┌─ Selected excerpt
Astrophysics for People in a Hurry

(やまだぃちぅ) #1

The discrepancy between dark and ordinary matter varies significantly from
one astrophysical environment to another, but it becomes most pronounced for
large entities such as galaxies and galaxy clusters. For the smallest objects, such
as moons and planets, no discrepancy exists. Earth’s surface gravity, for example,
can be explained entirely by the stuff that’s under our feet. If you are overweight
on Earth, don’t blame dark matter. Dark matter also has no bearing on the Moon’s
orbit around Earth, nor on the movements of the planets around the Sun—but as
we’ve already seen, we do need it to explain the motions of stars around the
center of the galaxy.
Does a different kind of gravitational physics operate on the galactic scale?
Probably not. More likely, dark matter consists of matter whose nature we have
yet to divine, and which gathers more diffusely than ordinary matter does.
Otherwise, we would detect the gravity of concentrated chunks of dark matter
dotting the universe—dark matter comets, dark matter planets, dark matter
galaxies. As far as we can tell, that’s not the way things are.
└─
■ **Job 1**
Rewrite the records from the line containing "county / district: Riverside" through the end of the records as a JSON list of strings, one string per line, leaving out blank lines.
┌─ The records
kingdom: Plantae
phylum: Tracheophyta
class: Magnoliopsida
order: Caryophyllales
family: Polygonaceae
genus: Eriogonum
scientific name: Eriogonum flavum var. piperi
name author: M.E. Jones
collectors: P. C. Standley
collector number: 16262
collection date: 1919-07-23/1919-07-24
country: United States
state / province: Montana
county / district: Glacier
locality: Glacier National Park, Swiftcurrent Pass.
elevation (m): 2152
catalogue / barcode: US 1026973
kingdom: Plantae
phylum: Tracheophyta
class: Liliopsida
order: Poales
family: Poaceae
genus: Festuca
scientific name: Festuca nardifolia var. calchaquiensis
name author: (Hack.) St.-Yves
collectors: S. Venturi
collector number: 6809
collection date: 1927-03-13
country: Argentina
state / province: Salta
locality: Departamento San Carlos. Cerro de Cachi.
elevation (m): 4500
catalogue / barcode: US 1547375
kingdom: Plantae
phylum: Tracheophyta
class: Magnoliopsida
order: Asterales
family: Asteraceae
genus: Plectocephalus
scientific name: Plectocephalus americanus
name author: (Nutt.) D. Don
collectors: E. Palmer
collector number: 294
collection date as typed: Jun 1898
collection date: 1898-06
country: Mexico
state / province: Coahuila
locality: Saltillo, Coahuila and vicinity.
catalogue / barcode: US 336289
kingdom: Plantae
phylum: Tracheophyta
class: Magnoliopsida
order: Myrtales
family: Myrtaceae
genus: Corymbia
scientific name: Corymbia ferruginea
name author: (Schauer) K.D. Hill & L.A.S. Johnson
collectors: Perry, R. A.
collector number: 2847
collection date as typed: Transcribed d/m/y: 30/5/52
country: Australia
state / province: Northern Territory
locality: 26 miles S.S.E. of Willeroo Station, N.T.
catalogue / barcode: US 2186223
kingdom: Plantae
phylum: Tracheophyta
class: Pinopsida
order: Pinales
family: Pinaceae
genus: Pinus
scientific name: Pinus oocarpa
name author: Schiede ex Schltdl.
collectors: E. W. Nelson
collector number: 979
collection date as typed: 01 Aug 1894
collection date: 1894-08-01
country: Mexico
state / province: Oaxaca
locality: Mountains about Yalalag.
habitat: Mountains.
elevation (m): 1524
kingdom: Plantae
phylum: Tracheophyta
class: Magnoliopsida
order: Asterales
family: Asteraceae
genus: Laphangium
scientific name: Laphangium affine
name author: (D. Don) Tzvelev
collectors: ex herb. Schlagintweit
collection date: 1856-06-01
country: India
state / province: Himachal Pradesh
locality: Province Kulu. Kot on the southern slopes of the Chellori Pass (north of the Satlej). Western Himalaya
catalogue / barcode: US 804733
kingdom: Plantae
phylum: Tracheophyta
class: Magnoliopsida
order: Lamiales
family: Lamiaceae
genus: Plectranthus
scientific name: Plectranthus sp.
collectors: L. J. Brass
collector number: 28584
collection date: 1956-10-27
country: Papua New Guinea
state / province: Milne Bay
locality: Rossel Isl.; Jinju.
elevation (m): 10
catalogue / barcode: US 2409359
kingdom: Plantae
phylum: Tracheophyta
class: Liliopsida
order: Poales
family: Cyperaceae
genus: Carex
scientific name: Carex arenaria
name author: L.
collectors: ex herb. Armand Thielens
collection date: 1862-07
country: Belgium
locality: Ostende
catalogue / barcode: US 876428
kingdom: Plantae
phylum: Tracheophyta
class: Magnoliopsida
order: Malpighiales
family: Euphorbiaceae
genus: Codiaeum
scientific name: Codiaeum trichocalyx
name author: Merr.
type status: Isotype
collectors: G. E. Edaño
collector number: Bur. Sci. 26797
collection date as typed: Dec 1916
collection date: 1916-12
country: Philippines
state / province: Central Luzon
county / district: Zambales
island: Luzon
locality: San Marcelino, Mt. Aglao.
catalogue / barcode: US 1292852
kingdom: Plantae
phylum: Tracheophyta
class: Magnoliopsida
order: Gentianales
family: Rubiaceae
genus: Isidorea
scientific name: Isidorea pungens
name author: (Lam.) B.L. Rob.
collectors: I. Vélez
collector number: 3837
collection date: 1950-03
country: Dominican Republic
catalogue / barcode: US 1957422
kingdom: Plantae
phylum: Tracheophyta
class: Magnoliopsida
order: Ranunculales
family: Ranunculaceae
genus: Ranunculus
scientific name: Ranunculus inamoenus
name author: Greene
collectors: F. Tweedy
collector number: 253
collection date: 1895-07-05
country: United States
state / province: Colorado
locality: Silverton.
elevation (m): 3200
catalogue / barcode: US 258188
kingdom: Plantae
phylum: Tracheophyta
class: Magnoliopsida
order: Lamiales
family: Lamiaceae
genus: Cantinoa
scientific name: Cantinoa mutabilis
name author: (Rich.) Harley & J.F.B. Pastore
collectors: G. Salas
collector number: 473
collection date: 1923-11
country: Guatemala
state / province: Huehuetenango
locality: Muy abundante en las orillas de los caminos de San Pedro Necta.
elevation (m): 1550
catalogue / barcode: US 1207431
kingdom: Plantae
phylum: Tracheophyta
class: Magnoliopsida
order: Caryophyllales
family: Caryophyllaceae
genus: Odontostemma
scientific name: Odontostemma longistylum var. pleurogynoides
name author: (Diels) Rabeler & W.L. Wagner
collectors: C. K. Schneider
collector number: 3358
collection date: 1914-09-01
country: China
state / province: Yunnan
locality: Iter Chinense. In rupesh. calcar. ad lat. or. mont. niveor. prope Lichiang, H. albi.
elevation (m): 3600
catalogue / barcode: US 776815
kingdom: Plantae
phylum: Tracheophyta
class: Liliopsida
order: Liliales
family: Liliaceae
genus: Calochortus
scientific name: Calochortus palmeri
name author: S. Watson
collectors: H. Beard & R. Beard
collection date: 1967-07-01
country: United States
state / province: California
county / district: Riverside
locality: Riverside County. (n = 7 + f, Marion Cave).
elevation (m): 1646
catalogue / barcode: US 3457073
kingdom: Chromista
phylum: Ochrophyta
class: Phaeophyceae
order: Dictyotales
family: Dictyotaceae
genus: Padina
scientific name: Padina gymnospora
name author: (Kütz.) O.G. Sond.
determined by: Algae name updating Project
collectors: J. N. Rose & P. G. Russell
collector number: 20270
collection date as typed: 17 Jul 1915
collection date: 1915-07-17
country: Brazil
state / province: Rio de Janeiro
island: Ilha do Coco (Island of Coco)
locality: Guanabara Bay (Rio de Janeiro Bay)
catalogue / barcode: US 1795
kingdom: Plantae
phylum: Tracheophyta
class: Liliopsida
└─
■ **Job 2**
The dark matter passage lists hypothetical concentrated chunks of dark matter that we would detect dotting the universe. List every one it names.

■ **Task solution 1**
[
  "county / district: Riverside",
  "locality: Riverside County. (n = 7 + f, Marion Cave).",
  "elevation (m): 1646",
  "catalogue / barcode: US 3457073",
  "kingdom: Chromista",
  "phylum: Ochrophyta",
  "class: Phaeophyceae",
  "order: Dictyotales",
  "family: Dictyotaceae",
  "genus: Padina",
  "scientific name: Padina gymnospora",
  "name author: (Kütz.) O.G. Sond.",
  "determined by: Algae name updating Project",
  "collectors: J. N. Rose & P. G. Russell",
  "collector number: 20270",
  "collection date as typed: 17 Jul 1915",
  "collection date: 1915-07-17",
  "country: Brazil",
  "state / province: Rio de Janeiro",
  "island: Ilha do Coco (Island of Coco)",
  "locality: Guanabara Bay (Rio de Janeiro Bay)",
  "catalogue / barcode: US 1795",
  "kingdom: Plantae",
  "phylum: Tracheophyta",
  "class: Liliopsida"
]

■ **Task solution 2**
Dark matter comets, dark matter planets, dark matter galaxies